Up to this point her class has only studied addition and subtraction.

Fifteen children voted for their favorite color. The votes for red
  and blue together were double the votes for green and yellow together.
  How did the children vote?

There is also a table that looks like this: 

Color | Votes
Red
Blue
Green
Yellow


I don't know how I would explain this except to say that she should start with the green + yellow set having 1, then the red + blue set would have 2, and the total is 3. That isn't fifteen so she should try again, starting with green + yellow set having 2 (adding one to initial set) until she gets to a total that equals 15. 
Is there a better way to explain it?
 A: There’s nothing wrong with intelligently directed trial and error.
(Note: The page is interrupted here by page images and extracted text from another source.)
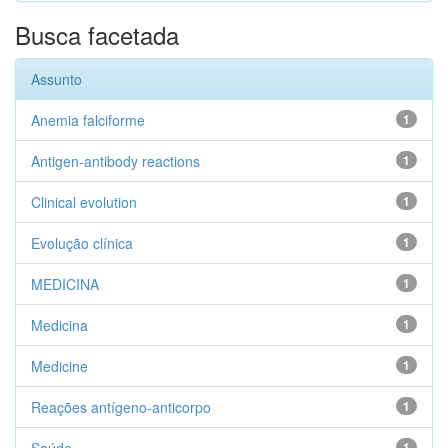
Busca facetada
Assunto
Anemia falciforme
1
Antigen-antibody reactions
1
Clinical evolution
1
Evolução clínica
1
MEDICINA
1
Medicina
1
Medicine
1
Reações antígeno-anticorpo
1
1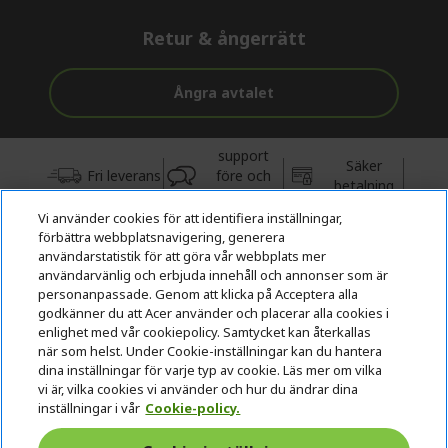
Retur & ångerrätt
Ångra avtalet
support
Säker
Fri leverans
före och
betalning
efter köp
Vi använder cookies för att identifiera inställningar,
förbättra webbplatsnavigering, generera
© 2026 Acer Inc.
användarstatistik för att göra vår webbplats mer
CPYou BV är auktoriserad återförsäljare och försäljare av de
användarvänlig och erbjuda innehåll och annonser som är
produkter och tjänster som erbjuds i denna butik.
personanpassade. Genom att klicka på Acceptera alla
godkänner du att Acer använder och placerar alla cookies i
enlighet med vår cookiepolicy. Samtycket kan återkallas
när som helst. Under Cookie-inställningar kan du hantera
dina inställningar för varje typ av cookie. Läs mer om vilka
vi är, vilka cookies vi använder och hur du ändrar dina
inställningar i vår
Cookie-policy.
Sverige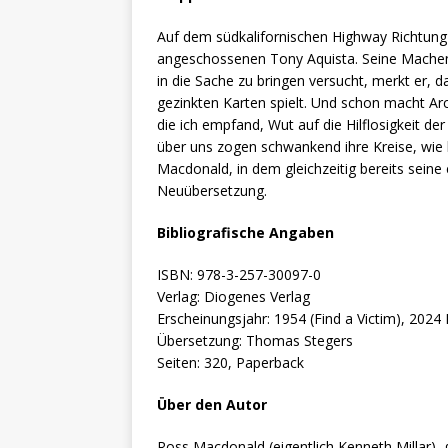
Auf dem südkalifornischen Highway Richtung 
angeschossenen Tony Aquista. Seine Machens
in die Sache zu bringen versucht, merkt er, da
gezinkten Karten spielt. Und schon macht Arc
die ich empfand, Wut auf die Hilflosigkeit de
über uns zogen schwankend ihre Kreise, wie 
Macdonald, in dem gleichzeitig bereits seine 
Neuübersetzung.
Bibliografische Angaben
ISBN: 978-3-257-30097-0
Verlag: Diogenes Verlag
Erscheinungsjahr: 1954 (Find a Victim), 202
Übersetzung: Thomas Stegers
Seiten: 320, Paperback
Über den Autor
Ross Macdonald (eigentlich Kenneth Millar), 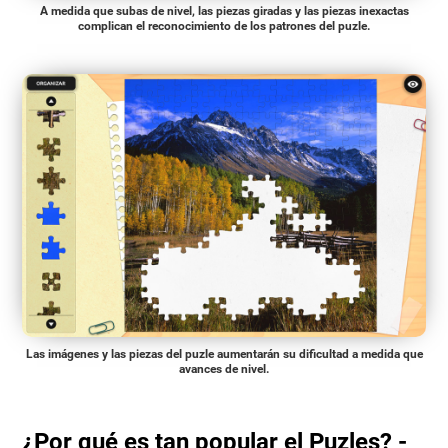
A medida que subas de nivel, las piezas giradas y las piezas inexactas
complican el reconocimiento de los patrones del puzle.
Las imágenes y las piezas del puzle aumentarán su dificultad a medida que
avances de nivel.
¿Por qué es tan popular el Puzles? -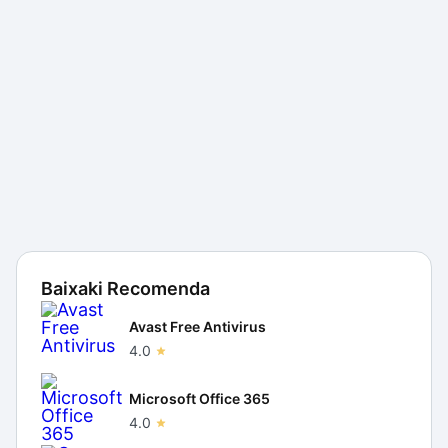
Baixaki Recomenda
Avast Free Antivirus
4.0
Microsoft Office 365
4.0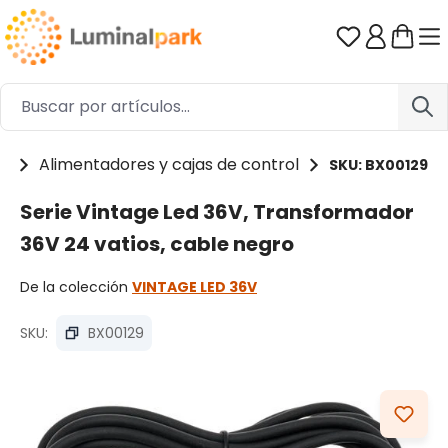
Saltar al contenido principal
Tienes 0 ar
os
Alimentadores y cajas de control
SKU: BX00129
Serie Vintage Led 36V, Transformador
36V 24 vatios, cable negro
De la colección
VINTAGE LED 36V
SKU:
BX00129
Omitir galería de imágenes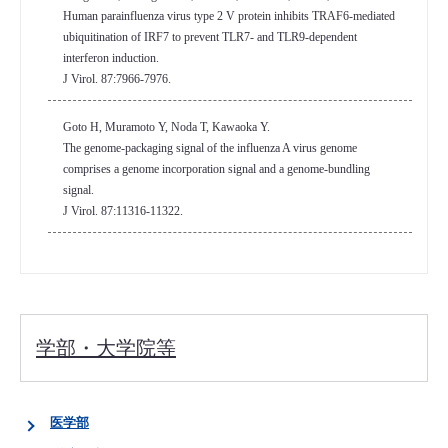
Human parainfluenza virus type 2 V protein inhibits TRAF6-mediated
ubiquitination of IRF7 to prevent TLR7- and TLR9-dependent
interferon induction.
J Virol. 87:7966-7976.
Goto H, Muramoto Y, Noda T, Kawaoka Y.
The genome-packaging signal of the influenza A virus genome
comprises a genome incorporation signal and a genome-bundling
signal.
J Virol. 87:11316-11322.
学部・大学院等
医学部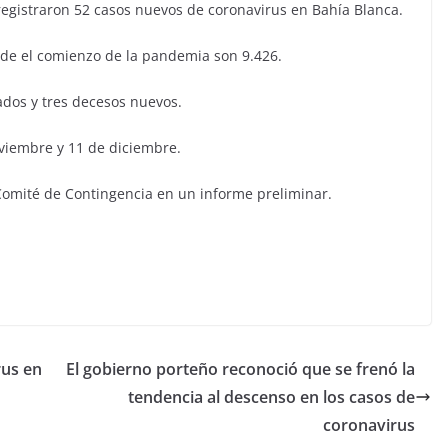
registraron 52 casos nuevos de coronavirus en Bahía Blanca.
esde el comienzo de la pandemia son 9.426.
ados y tres decesos nuevos.
oviembre y 11 de diciembre.
Comité de Contingencia en un informe preliminar.
rus en
El gobierno porteño reconoció que se frenó la
tendencia al descenso en los casos de
coronavirus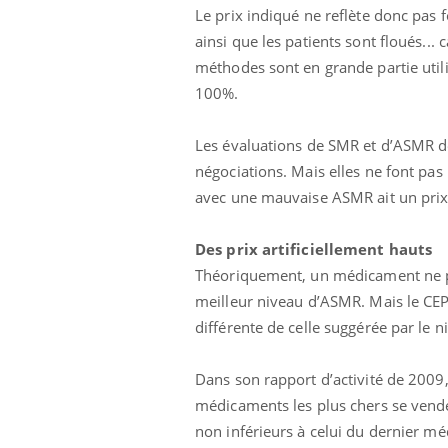
Le prix indiqué ne reflète donc pas 
ainsi que les patients sont floués...
méthodes sont en grande partie uti
100%.
Les évaluations de SMR et d’ASMR dé
négociations. Mais elles ne font pas 
avec une mauvaise ASMR ait un prix
Des prix artificiellement hauts
Théoriquement, un médicament ne peu
meilleur niveau d’ASMR. Mais le CEPS
différente de celle suggérée par le 
Dans son rapport d’activité de 2009, i
médicaments les plus chers se vende
non inférieurs à celui du dernier mé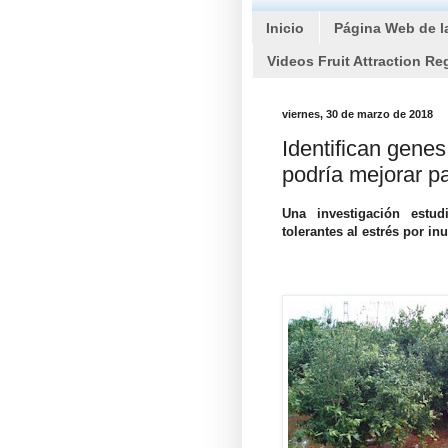
Inicio
Página Web de l
Videos Fruit Attraction Re
viernes, 30 de marzo de 2018
Identifican genes
podría mejorar pa
Una investigación estu
tolerantes al estrés por in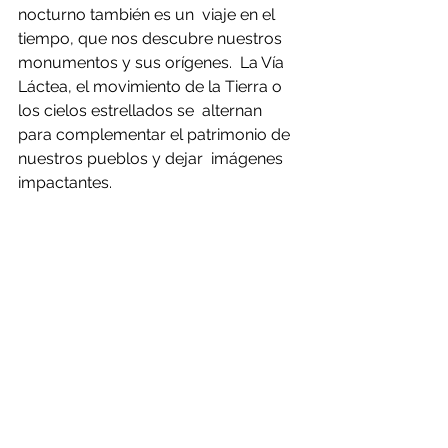
nocturno también es un  viaje en el 
tiempo, que nos descubre nuestros 
monumentos y sus orígenes.  La Vía 
Láctea, el movimiento de la Tierra o 
los cielos estrellados se  alternan 
para complementar el patrimonio de 
nuestros pueblos y dejar  imágenes 
impactantes. 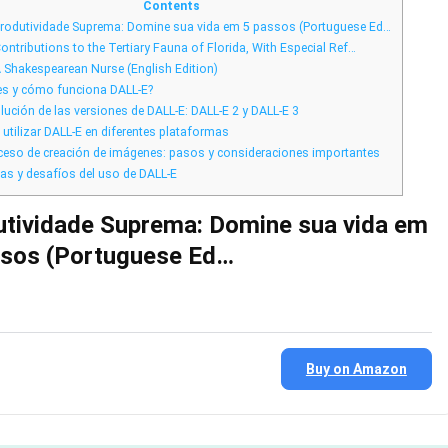
Personalizadas
Contents
con
rodutividade Suprema: Domine sua vida em 5 passos (Portuguese Ed…
IA
Innovadora
ontributions to the Tertiary Fauna of Florida, With Especial Ref…
 Shakespearean Nurse (English Edition)
s y cómo funciona DALL-E?
lución de las versiones de DALL-E: DALL-E 2 y DALL-E 3
tilizar DALL-E en diferentes plataformas
ceso de creación de imágenes: pasos y consideraciones importantes
as y desafíos del uso de DALL-E
utividade Suprema: Domine sua vida em
ssos (Portuguese Ed…
Buy on Amazon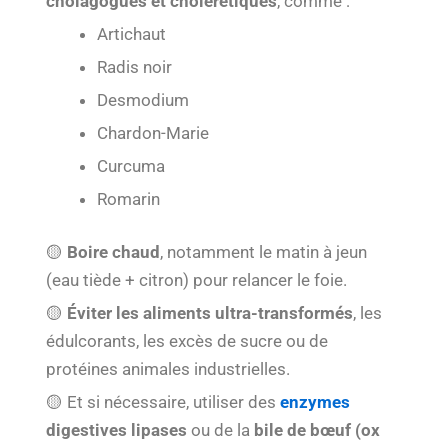
cholagogues et cholérétiques
, comme :
Artichaut
Radis noir
Desmodium
Chardon-Marie
Curcuma
Romarin
🟡
Boire chaud
, notamment le matin à jeun
(eau tiède + citron) pour relancer le foie.
🟡
Éviter les aliments ultra-transformés
, les
édulcorants, les excès de sucre ou de
protéines animales industrielles.
🟡 Et si nécessaire, utiliser des
enzymes
digestives lipases
ou de la
bile de bœuf (ox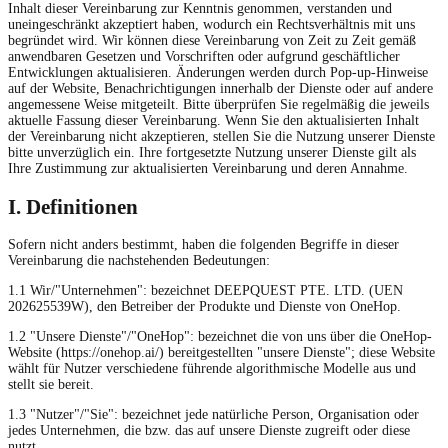
Inhalt dieser Vereinbarung zur Kenntnis genommen, verstanden und
uneingeschränkt akzeptiert haben, wodurch ein Rechtsverhältnis mit uns
begründet wird. Wir können diese Vereinbarung von Zeit zu Zeit gemäß
anwendbaren Gesetzen und Vorschriften oder aufgrund geschäftlicher
Entwicklungen aktualisieren. Änderungen werden durch Pop-up-Hinweise
auf der Website, Benachrichtigungen innerhalb der Dienste oder auf andere
angemessene Weise mitgeteilt. Bitte überprüfen Sie regelmäßig die jeweils
aktuelle Fassung dieser Vereinbarung. Wenn Sie den aktualisierten Inhalt
der Vereinbarung nicht akzeptieren, stellen Sie die Nutzung unserer Dienste
bitte unverzüglich ein. Ihre fortgesetzte Nutzung unserer Dienste gilt als
Ihre Zustimmung zur aktualisierten Vereinbarung und deren Annahme.
I. Definitionen
Sofern nicht anders bestimmt, haben die folgenden Begriffe in dieser
Vereinbarung die nachstehenden Bedeutungen:
1.1 Wir/"Unternehmen": bezeichnet DEEPQUEST PTE. LTD. (UEN
202625539W), den Betreiber der Produkte und Dienste von OneHop.
1.2 "Unsere Dienste"/"OneHop": bezeichnet die von uns über die OneHop-
Website (https://onehop.ai/) bereitgestellten "unsere Dienste"; diese Website
wählt für Nutzer verschiedene führende algorithmische Modelle aus und
stellt sie bereit.
1.3 "Nutzer"/"Sie": bezeichnet jede natürliche Person, Organisation oder
jedes Unternehmen, die bzw. das auf unsere Dienste zugreift oder diese
nutzt.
Point out that every vote for green or yellow can be matched up with two votes for red or blue, as in the following chart:
$$\begin{array}{rcc}
\text{green or yellow}:&*&*&*&*&*\\
\text{red or blue}:&*\atop*&*\atop*&*\atop*&*\atop*&*\atop*\\
\text{total votes so far}:&3&6&9&12&\color{red}{15}
\end{array}$$
When the magic number $15$ is reached we can go back and count the green or yellow votes ($5$) and the red or blue votes ($10$). You can point out that as a check, $5+5=10$, so there really are twice as many votes for red or blue as for green or yellow.
A: Iteration is not necessary. Let $x$ be the total number of red and blue votes. Let $y$ be the total number of green and yellow votes. Then we have
$$x+y=15\\
x=2y\\
3y=15$$
So $y=5$ and $x=10$. The actual number of red, blue, green, and yellow votes can't be determined.
Your method seems to be a guess and check method, starting with the assumption that $y=1$ and adding $1$ to $y$ for each new guess.
A: I'd start by having her imagine the number of kids in the yellow+green group (maybe imagine them all wearing yellow and green striped shirts, say). Next, we need two groups that size to comprise the red+blue voters. So, that's three groups that are all the same size, and each of the kids are in one of the groups, so those three groups have $15$ kids altogether. That lets us see how many kids voted for yellow or green. From there, we can see how many kids voted for red or blue.
Since that's all the problem told us, we can then give kids shirts of the color they actually voted for, with a little bit of freedom. There turn out to be $66$ different viable vote breakdowns, but I suspect they don't expect her to come up with all of them.